In India, some bit of that global optimism has got built into the price band. These are all global commodities and the visibility of these factors sustaining is very difficult to credit. I would say that within domestic cyclicals, the cement sector remains much preferred till we have the visibility of liquidity continuing. The metal sector outlook may be good but if a long-term investor has to play the domestic cyclicals, cement, capital goods may be the other option to look at.

Would you be able to put a number in terms of overall return expectation? Should we expect single digits or double digits, given that the momentum that we have been seeing is a reasonable expectation?
Near term may be a bit of a challenge in terms of the return expectations. The investor should come with a low return expectation for a year’s time period. Once we see that the earnings growth is sustainable, it will provide more support to the return expectation. The long- term outlook remains good. I would not like to hazard a risk as far as the single digit or double digit returns one should expect.

In the short term, the returns remain very volatile. It is very difficult to predict the events. The world has become very volatile. In the long term, we are in a good shape and it is just a matter of timely implementation of various policies which have been announced. Hopefully that will drive the broader economic recovery and should be positive for the equity over a long period of time.

Would you be an advocate of a decent real estate exposure?
We have been having indirect exposure to real estate over the last many years through some of the real estate proxies like building materials and the other indirect beneficiaries. They went through a decent period of underperformance and now there has been a very smart uptick as far as the real estate is concerned. This has got supported not only by the low interest rates in the economy but states have given massive support as well and that momentum is likely to continue for at least a few months.
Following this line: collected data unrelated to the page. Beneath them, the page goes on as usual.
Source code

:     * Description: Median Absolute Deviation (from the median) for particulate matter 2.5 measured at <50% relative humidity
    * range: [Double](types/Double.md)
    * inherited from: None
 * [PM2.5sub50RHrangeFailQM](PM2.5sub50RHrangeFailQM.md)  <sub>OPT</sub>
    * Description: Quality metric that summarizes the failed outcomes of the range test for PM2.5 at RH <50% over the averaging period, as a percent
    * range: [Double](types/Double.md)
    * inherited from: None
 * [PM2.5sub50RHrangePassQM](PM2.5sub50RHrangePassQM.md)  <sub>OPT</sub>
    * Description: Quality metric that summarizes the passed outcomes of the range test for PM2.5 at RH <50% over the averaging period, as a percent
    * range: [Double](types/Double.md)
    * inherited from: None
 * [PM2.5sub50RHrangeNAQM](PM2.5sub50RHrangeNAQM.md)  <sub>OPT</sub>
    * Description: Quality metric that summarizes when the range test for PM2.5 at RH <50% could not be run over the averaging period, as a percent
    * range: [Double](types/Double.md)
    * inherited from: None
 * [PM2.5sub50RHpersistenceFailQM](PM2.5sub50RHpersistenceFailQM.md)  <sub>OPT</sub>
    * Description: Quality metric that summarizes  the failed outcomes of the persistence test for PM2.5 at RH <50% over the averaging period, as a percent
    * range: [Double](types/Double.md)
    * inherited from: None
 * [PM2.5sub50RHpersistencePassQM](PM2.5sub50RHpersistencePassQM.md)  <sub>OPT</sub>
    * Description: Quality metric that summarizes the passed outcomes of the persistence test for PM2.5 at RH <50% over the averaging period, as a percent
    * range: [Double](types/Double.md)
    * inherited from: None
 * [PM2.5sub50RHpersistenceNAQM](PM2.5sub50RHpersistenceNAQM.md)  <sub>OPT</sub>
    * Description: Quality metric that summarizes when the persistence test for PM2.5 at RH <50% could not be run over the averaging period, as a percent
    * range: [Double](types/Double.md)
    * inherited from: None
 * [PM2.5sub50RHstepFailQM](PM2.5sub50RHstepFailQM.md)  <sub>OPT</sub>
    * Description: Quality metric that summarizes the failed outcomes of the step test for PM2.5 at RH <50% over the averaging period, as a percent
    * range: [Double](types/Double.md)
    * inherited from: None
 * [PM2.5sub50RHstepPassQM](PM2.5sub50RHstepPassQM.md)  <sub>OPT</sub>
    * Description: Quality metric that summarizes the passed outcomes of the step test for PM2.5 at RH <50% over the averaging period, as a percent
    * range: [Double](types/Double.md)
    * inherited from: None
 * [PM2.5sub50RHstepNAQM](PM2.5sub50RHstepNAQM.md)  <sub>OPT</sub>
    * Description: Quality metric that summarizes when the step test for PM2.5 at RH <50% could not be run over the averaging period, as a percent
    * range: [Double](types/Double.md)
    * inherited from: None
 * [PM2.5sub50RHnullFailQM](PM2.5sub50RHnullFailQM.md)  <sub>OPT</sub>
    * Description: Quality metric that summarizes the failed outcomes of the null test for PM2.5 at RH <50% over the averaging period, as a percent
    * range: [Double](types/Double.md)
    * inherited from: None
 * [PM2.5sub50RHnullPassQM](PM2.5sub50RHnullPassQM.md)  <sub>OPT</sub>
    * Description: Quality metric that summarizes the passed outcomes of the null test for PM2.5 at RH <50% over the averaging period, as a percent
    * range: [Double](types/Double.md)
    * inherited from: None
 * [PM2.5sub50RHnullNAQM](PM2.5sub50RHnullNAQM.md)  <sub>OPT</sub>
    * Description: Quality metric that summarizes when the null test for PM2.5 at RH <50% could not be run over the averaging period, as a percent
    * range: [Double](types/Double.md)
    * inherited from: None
Demand is seen from a section of people who wants to upgrade to new housing given the fact that work from home is becoming an important element of the overall process. The visibility of the real estate sector looks pretty okay at least for the next few months, beyond which we will take a call whether it is sustainable. Right now, it is more driven by requirements which select groups of people have come up with and interest rates are also supportive. It is going to be more a watch-as-you-go kind of an outlook.